Non-profit organization protecting natural areas

The Conservation Trust of Puerto Rico (Fideicomiso de Conservación de Puerto Rico) is a private, nonprofit organization protecting natural areas; constituting conservation easements; restoring, rehabilitating and preserving historical structures; developing educational programs that foster the protection of natural areas; and directing a tree nursery program for native and endemic species, among others. The Conservation Trust of Puerto Rico has been accredited by The Land Trust Accreditation Commission. The Conservation Trust is also a member of the International Union for Conservation of Nature, a global environmental organization with more than 1,200 public and private members from 160 countries.

It purchased the Inés María Mendoza Nature Reserve in 1975 and the Northern Zone Aquifers in 1977.

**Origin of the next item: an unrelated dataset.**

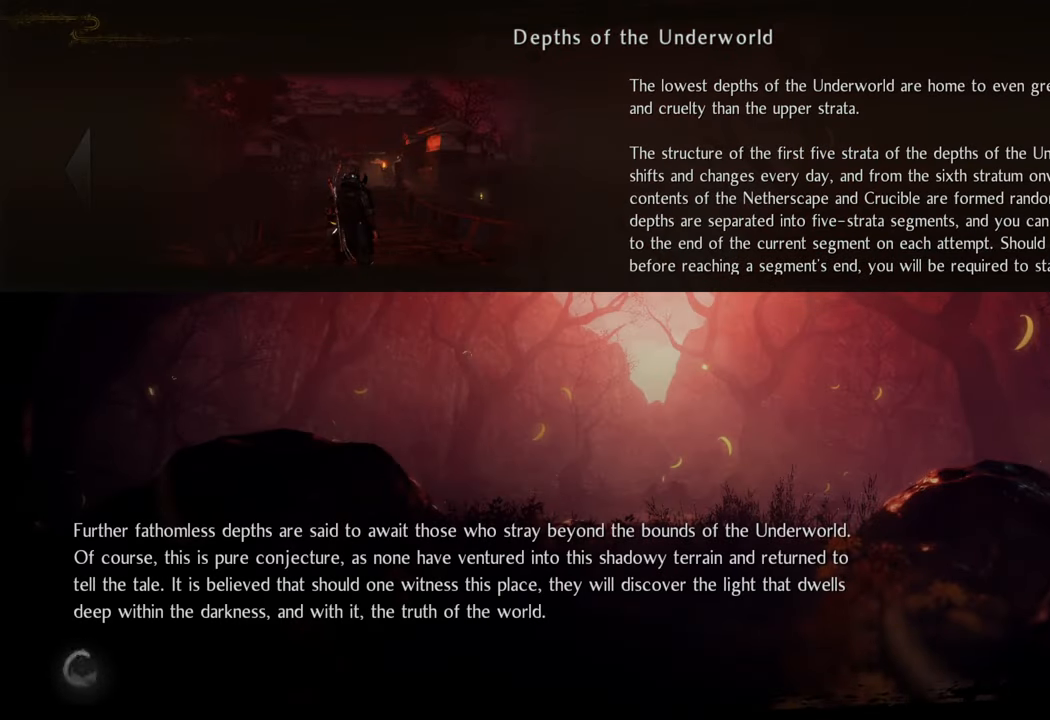
{"buttons": [], "left_stick": "center", "right_stick": "center", "events": [[150, "A", "down"], [267, "A", "up"]]}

In June 2013, the Conservation Trust of Puerto Rico launched its nonprofit unit, Para la Naturaleza. Its goal is to integrate society at large in the conservation of natural ecosystems, in order to increase the amount of protected lands in Puerto Rico, from the actual 8 percent, to 33 percent by the year 2033. The unit groups all of the Trust's educational programming, volunteer and Citizen Science events, and all fundraising initiatives of the organization. Para la Naturaleza also manages all visitor centers and natural areas protected by the Trust, including Hacienda Buena Vista in Ponce, Hacienda La Esperanza in Manatí. The Trust administers the Cabezas de San Juan Light and Nature Reserve located in Fajardo and listed on the US National Register of Historic Places.